● TASK DATA:
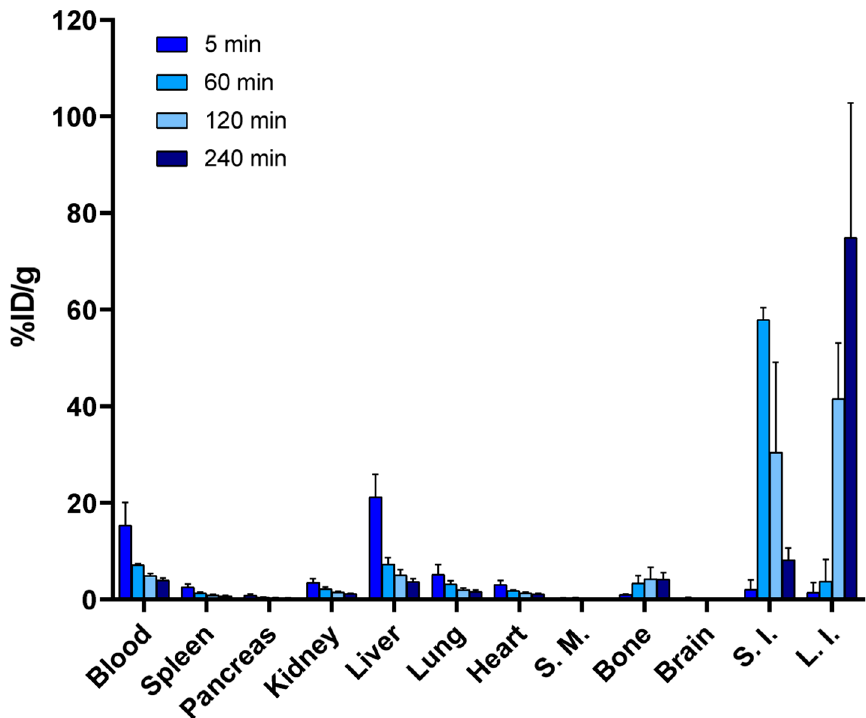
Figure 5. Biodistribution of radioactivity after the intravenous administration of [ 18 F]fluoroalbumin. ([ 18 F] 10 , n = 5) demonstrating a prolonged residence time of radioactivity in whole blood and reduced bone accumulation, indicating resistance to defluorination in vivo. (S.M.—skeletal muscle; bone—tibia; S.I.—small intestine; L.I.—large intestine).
* * *
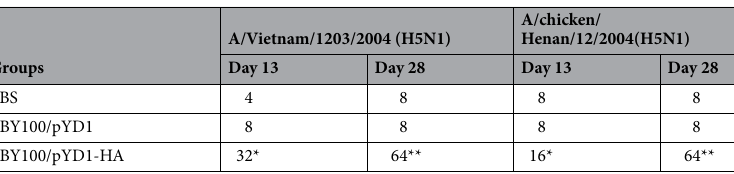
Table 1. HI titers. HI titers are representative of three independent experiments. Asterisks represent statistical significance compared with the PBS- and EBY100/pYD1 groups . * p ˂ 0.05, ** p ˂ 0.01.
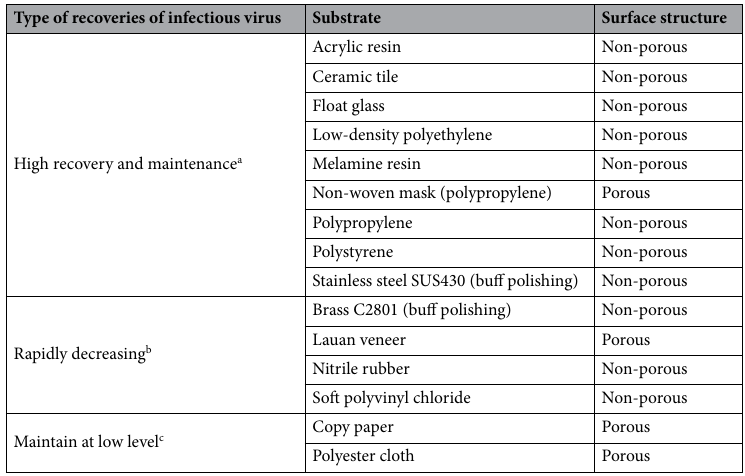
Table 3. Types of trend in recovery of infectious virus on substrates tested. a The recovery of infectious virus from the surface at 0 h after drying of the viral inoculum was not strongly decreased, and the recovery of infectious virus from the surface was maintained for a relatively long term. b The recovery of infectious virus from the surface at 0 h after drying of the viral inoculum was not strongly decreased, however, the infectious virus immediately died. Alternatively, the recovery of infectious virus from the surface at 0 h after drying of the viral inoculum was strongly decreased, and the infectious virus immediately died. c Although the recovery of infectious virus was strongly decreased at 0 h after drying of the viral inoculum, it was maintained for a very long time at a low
* * *
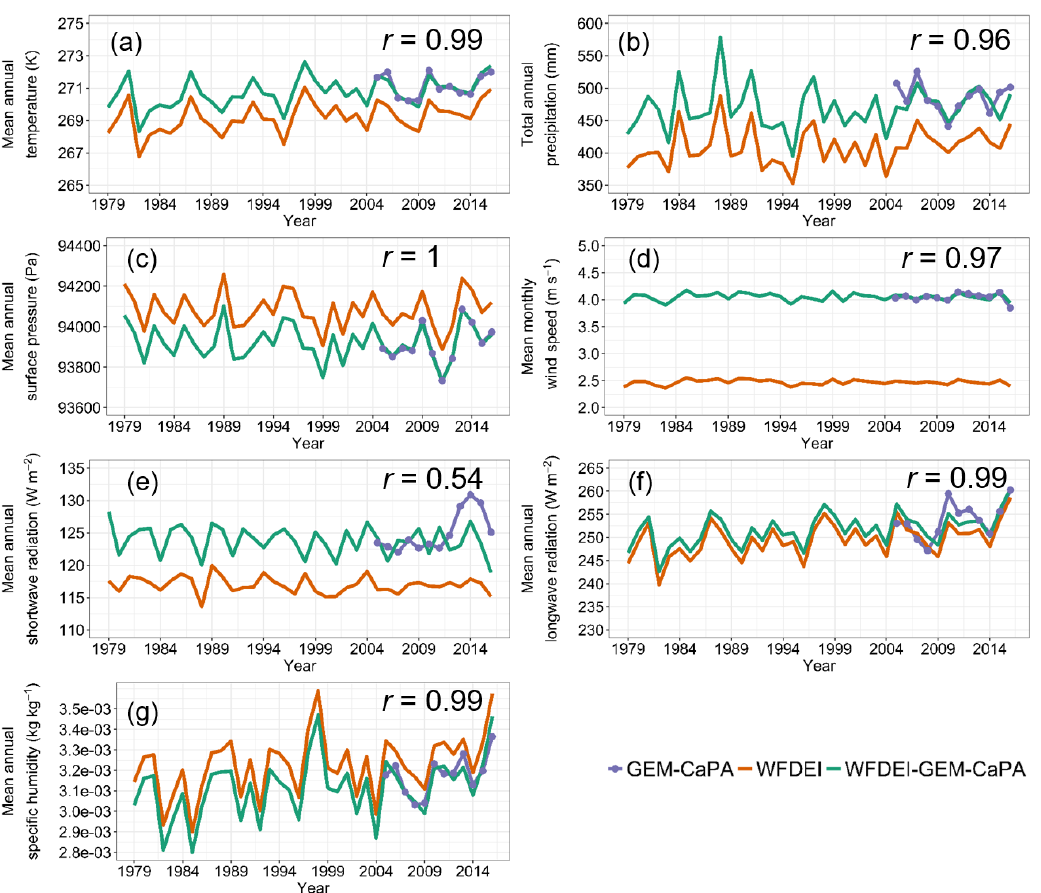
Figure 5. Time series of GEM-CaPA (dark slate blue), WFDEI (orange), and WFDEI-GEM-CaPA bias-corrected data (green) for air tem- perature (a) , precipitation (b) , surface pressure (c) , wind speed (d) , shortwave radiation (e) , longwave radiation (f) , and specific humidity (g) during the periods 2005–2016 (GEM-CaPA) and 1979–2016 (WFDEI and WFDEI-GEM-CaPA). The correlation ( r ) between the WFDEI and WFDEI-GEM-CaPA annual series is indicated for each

● TASK OBJECTIVE:
Return each line of the data above that includes the word "Figure".

● RESPONSE FOR THIS EXERCISE:
Figure 5. Biodistribution of radioactivity after the intravenous administration of [ 18 F]fluoroalbumin. ([ 18 F] 10 , n = 5) demonstrating a prolonged residence time of radioactivity in whole blood and reduced bone accumulation, indicating resistance to defluorination in vivo. (S.M.—skeletal muscle; bone—tibia; S.I.—small intestine; L.I.—large intestine).
Figure 5. Time series of GEM-CaPA (dark slate blue), WFDEI (orange), and WFDEI-GEM-CaPA bias-corrected data (green) for air tem- perature (a) , precipitation (b) , surface pressure (c) , wind speed (d) , shortwave radiation (e) , longwave radiation (f) , and specific humidity (g) during the periods 2005–2016 (GEM-CaPA) and 1979–2016 (WFDEI and WFDEI-GEM-CaPA). The correlation ( r ) between the WFDEI and WFDEI-GEM-CaPA annual series is indicated for each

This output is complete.